- Testo da leggere:
_ _ _

Una vittoria indiscutibile quella riportata ieri, nelle elezioni di medio termine, dal partito del presidente Maurizio Macri, Cambiemos, che si è affermato a livello nazionale ottenendo il 41,7 % dei voti. Era in palio la metà dei deputati(128) e un terzo dei 72 senatori. La vittoria ha un sapore particolare per la sonora sconfitta dell’acerrima rivale di Macri, l’ex-presidente Cristina Kirchner il cui partito, Frente para la victoria, ha ottenuto un magro risultato, appena il 21,8 %. Cambiemos ha vinto nei principali distretti elettorali: la capitale, Buenos Aires, dove raggiunge il 50%, nelle province di Cordoba, Santa Fé e Mendoza e nell’omonima provincia di Buenos Aires, dove vive un terzo della popolazione argentina.

_ _ _

- Record forniti:
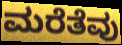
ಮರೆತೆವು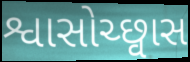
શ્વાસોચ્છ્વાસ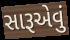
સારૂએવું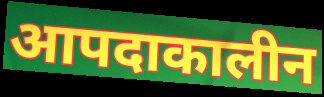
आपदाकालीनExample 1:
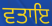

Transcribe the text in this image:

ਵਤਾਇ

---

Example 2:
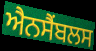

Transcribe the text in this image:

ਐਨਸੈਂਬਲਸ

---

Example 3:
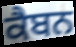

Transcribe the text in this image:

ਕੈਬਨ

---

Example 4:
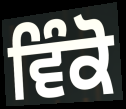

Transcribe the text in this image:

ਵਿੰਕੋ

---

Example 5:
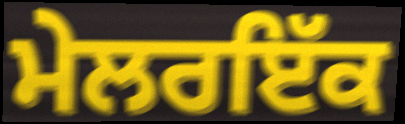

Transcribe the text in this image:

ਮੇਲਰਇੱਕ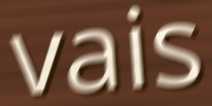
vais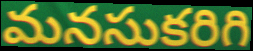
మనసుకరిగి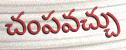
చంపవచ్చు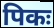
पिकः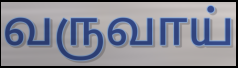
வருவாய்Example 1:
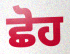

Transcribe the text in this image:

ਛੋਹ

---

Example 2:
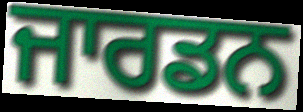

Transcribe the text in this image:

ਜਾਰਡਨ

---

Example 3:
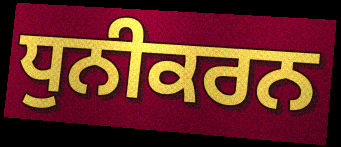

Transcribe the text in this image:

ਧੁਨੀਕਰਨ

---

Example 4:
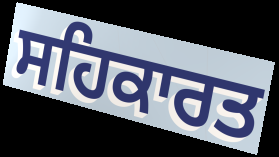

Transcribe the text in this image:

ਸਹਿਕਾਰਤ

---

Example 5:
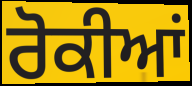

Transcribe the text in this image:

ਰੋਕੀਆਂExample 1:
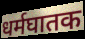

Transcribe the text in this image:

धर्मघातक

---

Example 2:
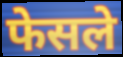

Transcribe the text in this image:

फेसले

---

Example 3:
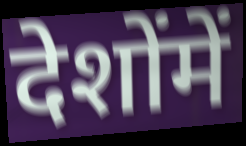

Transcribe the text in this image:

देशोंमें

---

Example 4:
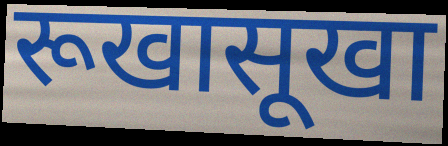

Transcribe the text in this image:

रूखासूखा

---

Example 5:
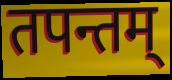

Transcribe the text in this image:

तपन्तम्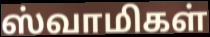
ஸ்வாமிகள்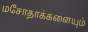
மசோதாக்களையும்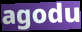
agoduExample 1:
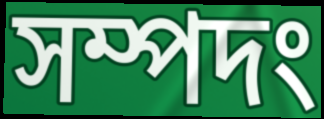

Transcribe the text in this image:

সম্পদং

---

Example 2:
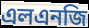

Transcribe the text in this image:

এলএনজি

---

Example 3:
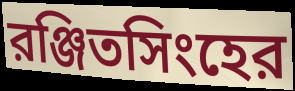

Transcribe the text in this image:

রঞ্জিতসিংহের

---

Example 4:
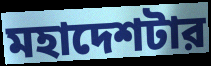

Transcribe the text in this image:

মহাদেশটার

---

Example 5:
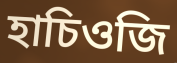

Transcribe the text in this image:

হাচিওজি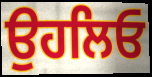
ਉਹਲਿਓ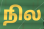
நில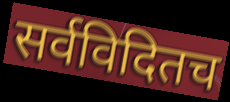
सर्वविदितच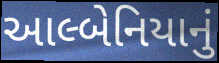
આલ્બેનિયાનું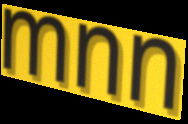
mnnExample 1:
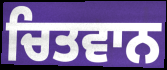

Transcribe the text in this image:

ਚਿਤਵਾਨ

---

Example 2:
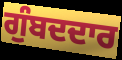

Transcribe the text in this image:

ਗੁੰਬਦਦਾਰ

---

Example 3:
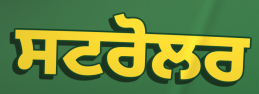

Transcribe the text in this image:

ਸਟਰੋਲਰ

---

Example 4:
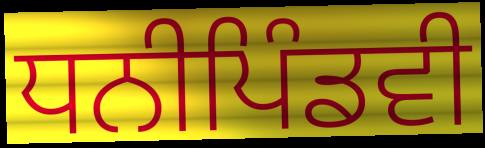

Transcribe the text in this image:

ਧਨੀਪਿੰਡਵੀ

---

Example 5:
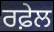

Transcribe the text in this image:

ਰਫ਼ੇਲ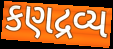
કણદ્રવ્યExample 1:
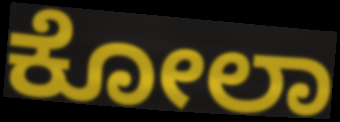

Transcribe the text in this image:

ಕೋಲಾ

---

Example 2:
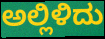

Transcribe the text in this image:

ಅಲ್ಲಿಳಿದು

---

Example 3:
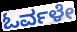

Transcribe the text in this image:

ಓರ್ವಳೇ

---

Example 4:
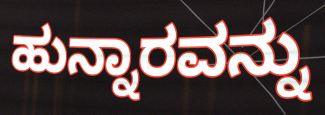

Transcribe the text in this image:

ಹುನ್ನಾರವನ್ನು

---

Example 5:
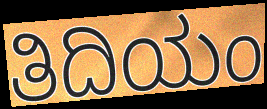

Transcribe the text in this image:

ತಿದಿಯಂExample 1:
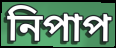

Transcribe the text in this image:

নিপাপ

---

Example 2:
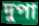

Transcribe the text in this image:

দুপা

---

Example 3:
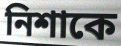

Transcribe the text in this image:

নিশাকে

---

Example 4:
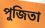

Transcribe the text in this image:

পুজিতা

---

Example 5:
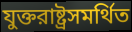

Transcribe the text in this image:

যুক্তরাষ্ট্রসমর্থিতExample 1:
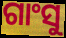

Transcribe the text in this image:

_ _ _

- Compito da svolgere: Nel testo sulle elezioni di medio termine in Argentina, quale percentuale di voti ha ottenuto il partito Frente para la victoria?

- Risposta completa: Il 21,8 %.